TEXTAUSZUG

******************************

Warum Reschkes Abgang schmerzt
Wer die Bedeutung von Michael Reschke für den FC Bayern verstehen will, muss die veränderten Ansprüche des Rekordmeisters und die veränderten Verhältnisse im europäischen Fußball verstehen. Als Reschke 2014 dank Uli Hoeneß von Bayer Leverkusen losgeeist wurde, weil der Verein spürte, dass sich der Markt radikal verändert, spielte die Scouting-Abteilung beim FC Bayern eine eher untergeordnete Rolle. Das ist nachvollziehbar, denn in den Jahrzehnten zuvor konzentrierten sich die Münchner vor allem darauf, die besten Spieler der Bundesliga, darüber hinaus den einen oder anderen Top-Spieler aus dem europäischen Ausland oder ein vermeintliches Top-Talent aus Südamerika zu verpflichten. Es brauchte keine anspruchsvolle Scouting-Abteilung, um zu erkennen, dass Michael Ballack gut ist. Oder Sebastian Deisler. Oder Miroslav Klose. Oder Mario Gomez. Oder Arjen Robben.

******************************

DATEN
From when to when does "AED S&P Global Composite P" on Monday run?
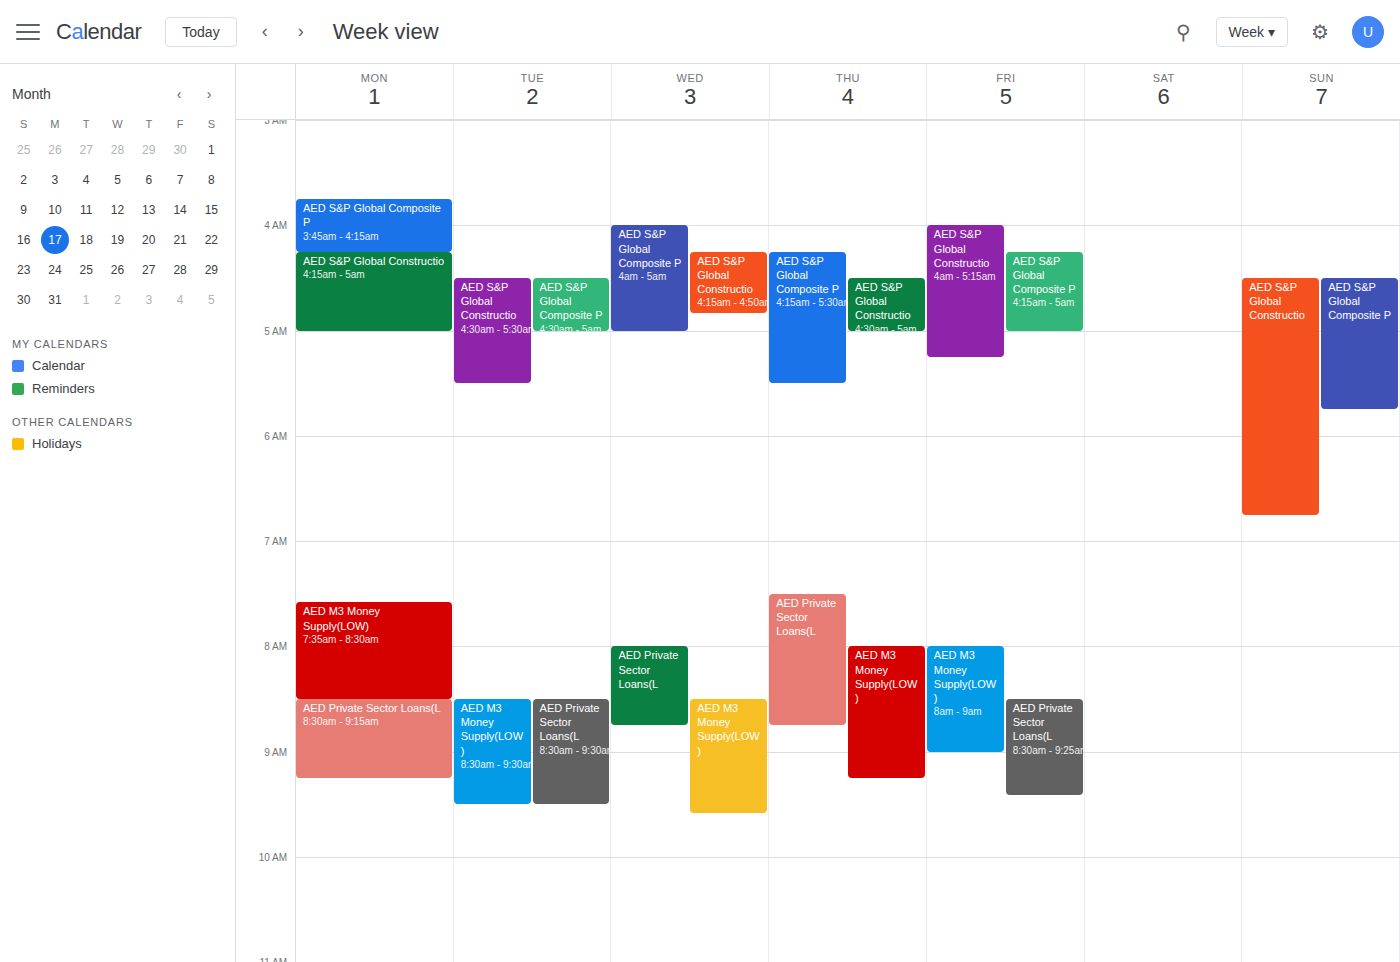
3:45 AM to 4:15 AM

******************************

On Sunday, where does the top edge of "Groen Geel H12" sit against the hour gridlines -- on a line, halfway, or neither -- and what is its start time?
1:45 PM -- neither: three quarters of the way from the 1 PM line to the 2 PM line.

******************************

WAS ZU TUN IST
Gib aus dem Textauszug über Michael Reschke alles von „Warum Reschkes Abgang“ bis hinunter zu „Oder Arjen Robben.“ wortgetreu wieder. Stütze dich dabei ausschließlich auf den Textauszug.

ERGEBNIS
Warum Reschkes Abgang schmerzt
Wer die Bedeutung von Michael Reschke für den FC Bayern verstehen will, muss die veränderten Ansprüche des Rekordmeisters und die veränderten Verhältnisse im europäischen Fußball verstehen. Als Reschke 2014 dank Uli Hoeneß von Bayer Leverkusen losgeeist wurde, weil der Verein spürte, dass sich der Markt radikal verändert, spielte die Scouting-Abteilung beim FC Bayern eine eher untergeordnete Rolle. Das ist nachvollziehbar, denn in den Jahrzehnten zuvor konzentrierten sich die Münchner vor allem darauf, die besten Spieler der Bundesliga, darüber hinaus den einen oder anderen Top-Spieler aus dem europäischen Ausland oder ein vermeintliches Top-Talent aus Südamerika zu verpflichten. Es brauchte keine anspruchsvolle Scouting-Abteilung, um zu erkennen, dass Michael Ballack gut ist. Oder Sebastian Deisler. Oder Miroslav Klose. Oder Mario Gomez. Oder Arjen Robben.